Profile picture of book publisher Mateo Farzaneh

Thursday, May 21, 2015

Mateo Farzaneh fell in love with reading history and biographies at a young age. Now the Northeastern Illinois University assistant professor of History has written one and is set to promote his new book, “The Iranian Constitutional Revolution and the Clerical Leadership of Khurasani,” published in March by Syracuse University Press.

The first stop on his nationwide campus tour is the University of Chicago’s Persian Circle on Oct. 14. He is also slated for book talks on college campuses in California, Oklahoma and Texas during the next academic year.

“This will be my first time doing the book talks and I am excited about it,” Farzaneh said.

“The Iranian Constitutional Revolution and the Clerical Leadership of Khurasani” provides an overview of the political history of Iran in the 19th and early 20th centuries and the ideas of renowned cleric Mulla Muhammad Kazim Khurasani. The Constitutional Revolution (1906-1911) was the 20th century’s first such political movements in the Middle East. Khurasani, a Shiite jurist, scholar and spiritual leader, was a leading advocate of constitutionalism.

In fact, that’s where the book delivers the most amount of information based on Farzaneh’s detailed textual analysis. In 2005, while pursuing his Ph.D. at the University of California at Santa Barbara, Farzaneh, an Iranian-American, began researching Iran’s history and the Iranian constitution for his dissertation. His findings also led him to the views of Khurasani’s push for progressive reforms to launch a new era of secular politics and clerical involvement in constitutionalism in Iran.
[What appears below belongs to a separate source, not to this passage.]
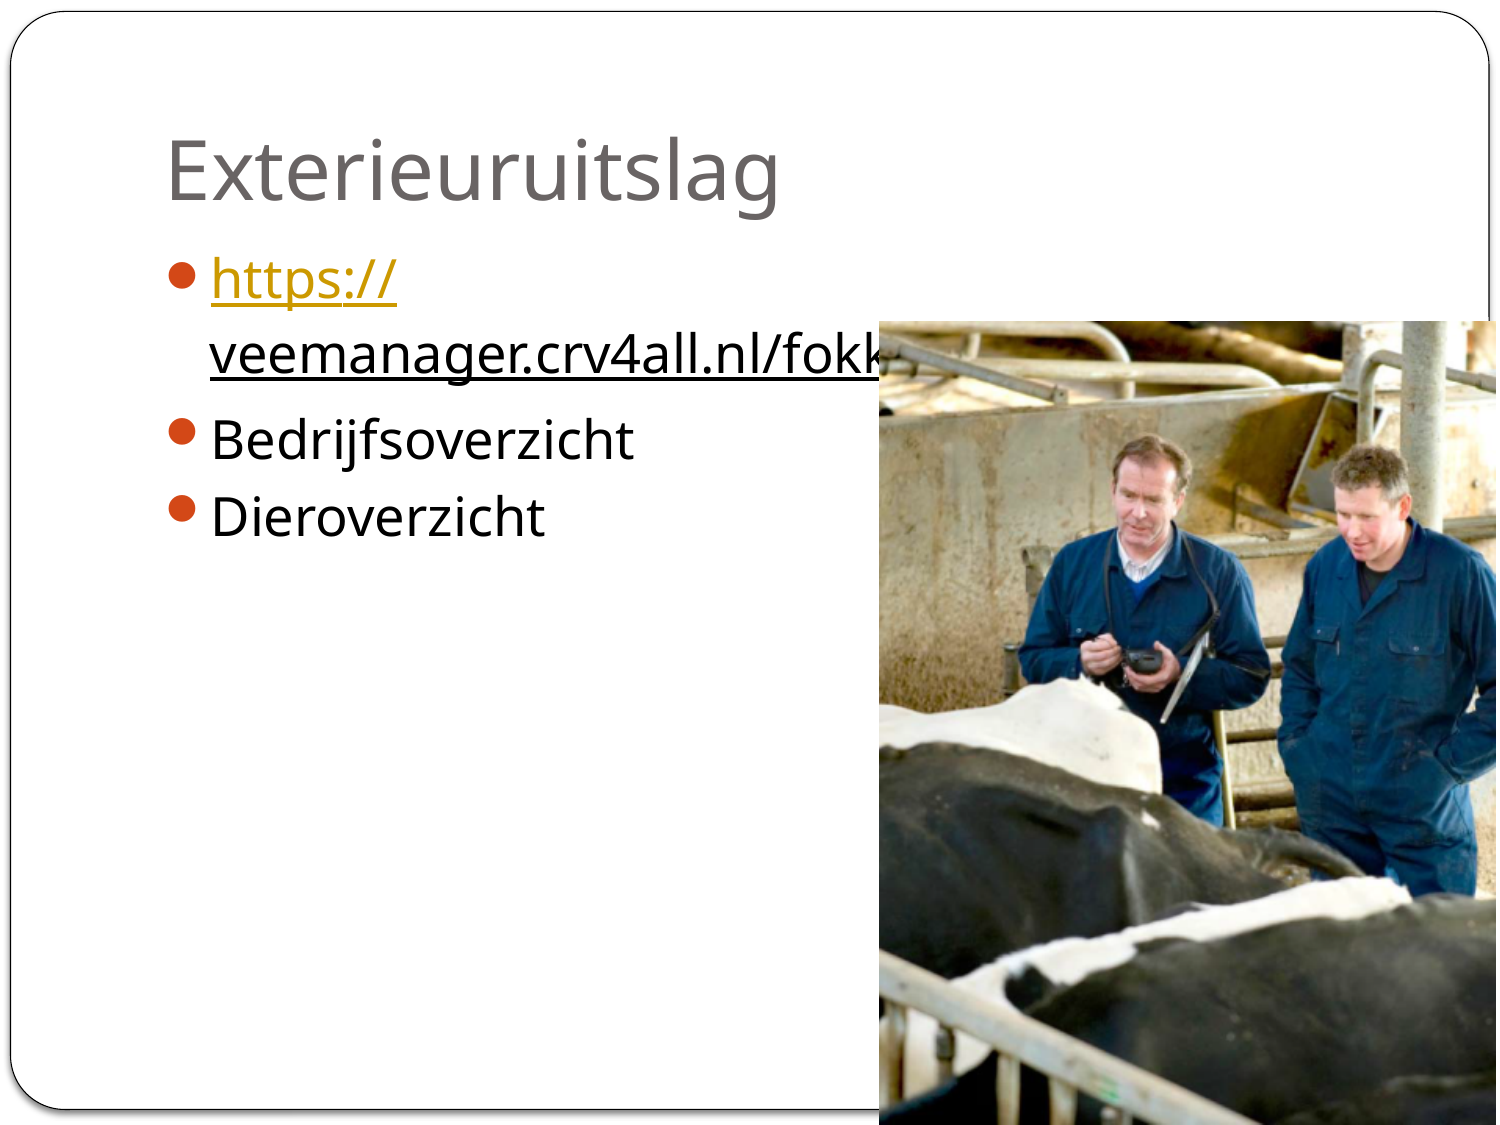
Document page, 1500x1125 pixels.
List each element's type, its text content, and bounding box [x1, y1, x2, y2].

“[Khurasani] had a lot to do with the success of the revolution,” said Farzaneh, who migrated to the United States as a teenager. “I thought although he was interesting enough, nothing significant had really been written about him and his leadership role.”

Farzaneh, who delivered a brief talk about the process of publishing his book followed by a book-signing event at the Pedroso Center last month, has three other works in progress. His next book explores the reasons why the Iranian Imperial Army failed to protect the last monarchical regime in 1979; another is the history of women’s role in the Iran-Iraq War and their contributions as combat volunteers, intelligence officers, medics and nurses; and the third is a memoir of his time in Iran and his experience during the 1979 Revolution and the Iran-Iraq War in which he volunteered as a junior medic in the Iranian Red Crescent between the ages of 14-16.